With the market prices declining very rapidly and it seems that we are entering a bear market territory, declines of 20% or more, the question is what to do?
I am going to continue along in my process: find undervalued companies, hold for the long term and buy incrementally into them by purchasing small position frequently. I have been doing this with LOW, RioCan and BofA. With every 10% decline in the stock price, I bought additional shares. I will continue doing this until the company reaches my maximum limit of 10% of my portfolio value.
The economic climate we are in can persist for 6 months or 2 years, who knows. However, the one thing that I have learnt while running a start up is you do not close shop because the economy is tough. You continue along implementing the same process and in the long term the business will succeed. If you like me you will look at your portfolio as a business. I did not close my business when news papers said we are in a rescission, I kept plugging along. Your portfolio should be no difference.
The figure to the right is courtesy of Barron's that shows rescission duration and associated market declines. Recession duration has varied from as little as 6 months to 18 months. And market declines have been as little as 13% to a whooping 48% decline. That gives you some measure of the era that we are entering right now.
Actually as value oriented investor, I am finding more companies that hit my screens.
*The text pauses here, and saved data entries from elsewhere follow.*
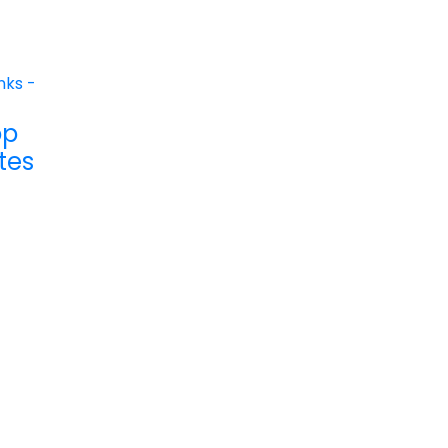
op
tes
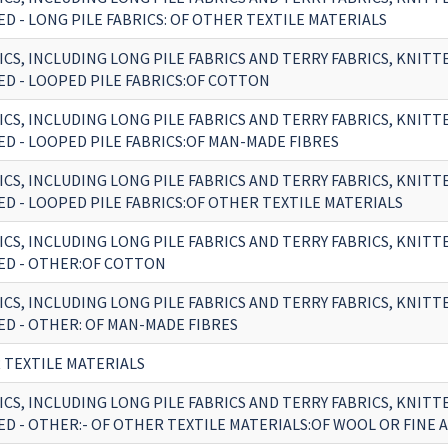
D - LONG PILE FABRICS: OF OTHER TEXTILE MATERIALS
ICS, INCLUDING LONG PILE FABRICS AND TERRY FABRICS, KNITT
D - LOOPED PILE FABRICS:OF COTTON
ICS, INCLUDING LONG PILE FABRICS AND TERRY FABRICS, KNITT
D - LOOPED PILE FABRICS:OF MAN-MADE FIBRES
ICS, INCLUDING LONG PILE FABRICS AND TERRY FABRICS, KNITT
D - LOOPED PILE FABRICS:OF OTHER TEXTILE MATERIALS
ICS, INCLUDING LONG PILE FABRICS AND TERRY FABRICS, KNITT
D - OTHER:OF COTTON
ICS, INCLUDING LONG PILE FABRICS AND TERRY FABRICS, KNITT
D - OTHER: OF MAN-MADE FIBRES
 TEXTILE MATERIALS
ICS, INCLUDING LONG PILE FABRICS AND TERRY FABRICS, KNITT
D - OTHER:- OF OTHER TEXTILE MATERIALS:OF WOOL OR FINE 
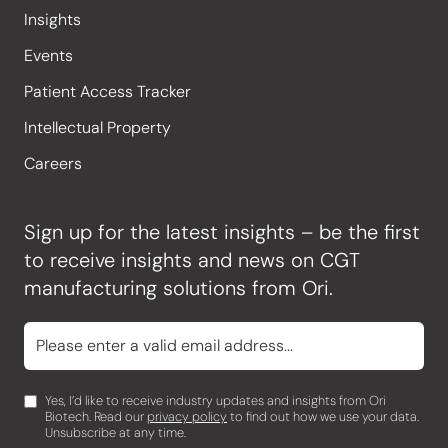
Insights
Events
Patient Access Tracker
Intellectual Property
Careers
Sign up for the latest insights – be the first
to receive insights and news on CGT
manufacturing solutions from Ori.
Yes, I’d like to receive industry updates and insights from Ori
Biotech. Read our
privacy policy
to find out how we use your data.
Unsubscribe at any time.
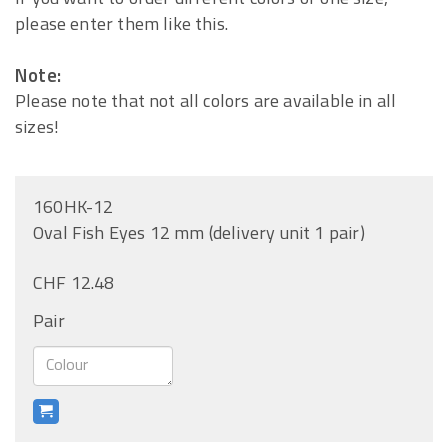
please enter them like this.
Note:
Please note that not all colors are available in all
sizes!
160HK-12
Oval Fish Eyes 12 mm (delivery unit 1 pair)
CHF 12.48
Pair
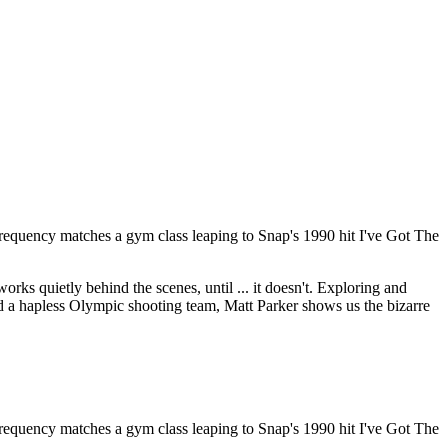
 frequency matches a gym class leaping to Snap's 1990 hit I've Got The
ks quietly behind the scenes, until ... it doesn't. Exploring and
 and a hapless Olympic shooting team, Matt Parker shows us the bizarre
 frequency matches a gym class leaping to Snap's 1990 hit I've Got The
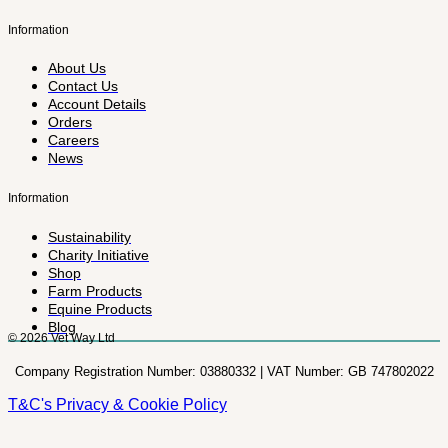
Information
About Us
Contact Us
Account Details
Orders
Careers
News
Information
Sustainability
Charity Initiative
Shop
Farm Products
Equine Products
Blog
© 2026 Vet Way Ltd
Company Registration Number: 03880332 | VAT Number: GB 747802022
T&C's
Privacy & Cookie Policy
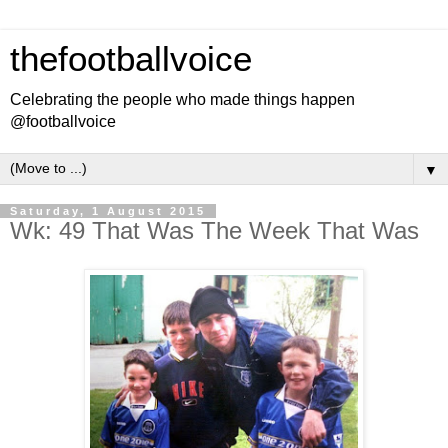
thefootballvoice
Celebrating the people who made things happen
@footballvoice
▼
Saturday, 1 August 2015
Wk: 49 That Was The Week That Was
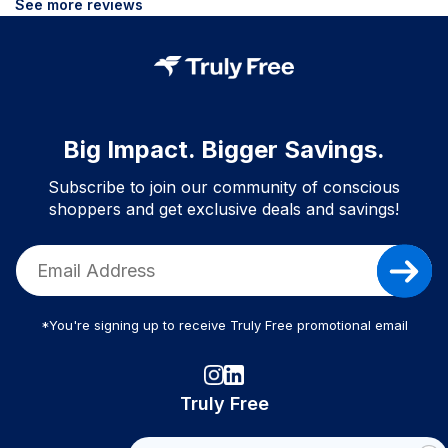
See more reviews
Big Impact. Bigger Savings.
Subscribe to join our community of conscious
shoppers and get exclusive deals and savings!
*You're signing up to receive Truly Free promotional email
Truly Free
How It Works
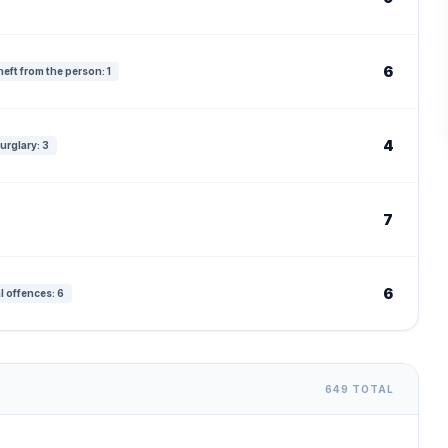
6
eft from the person: 1
4
urglary: 3
7
6
l offences: 6
649 TOTAL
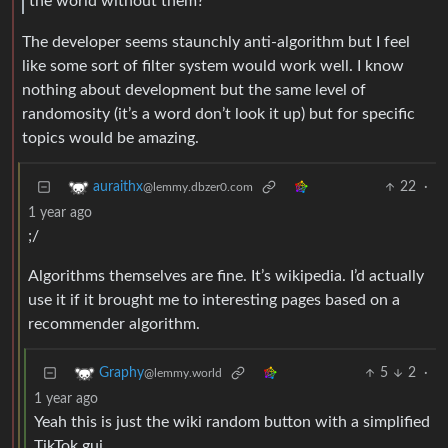
the world without them?”
The developer seems staunchly anti-algorithm but I feel
like some sort of filter system would work well. I know
nothing about development but the same level of
randomosity (it’s a word don’t look it up) but for specific
topics would be amazing.
22
·
auraithx
@lemmy.dbzer0.com
1 year ago
;/
Algorithms themselves are fine. It’s wikipedia. I’d actually
use it if it brought me to interesting pages based on a
recommender algorithm.
5
2
·
Graphy
@lemmy.world
1 year ago
Yeah this is just the wiki random button with a simplified
TikTok gui.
Right now I think small cap space is way undervalued. The Russell 2000 has declined by more than 20% and several good companies have been brutalized since mid last year. The space can offer generous returns for the long run. My task now is to dig through some of these names to find companies with strong competitive advantage and strong management teams. However because the space is large one and sifting through it all will take some time, and for the fear of missing on a good opportunity, I have started buying the IWM, the ETF representing the Russell 2000.
Small caps over the long run have produced strong return and they are easier to understand and analyse compared to their brethren large caps. Moreover, if you do your due diligence correctly you will have an information advantage over analyst, as they tend to neglect these names as they do not bring much of investment banking revenues (Analyst dirty little secret: potential banking revenue is the criteria to initiate research on a stock).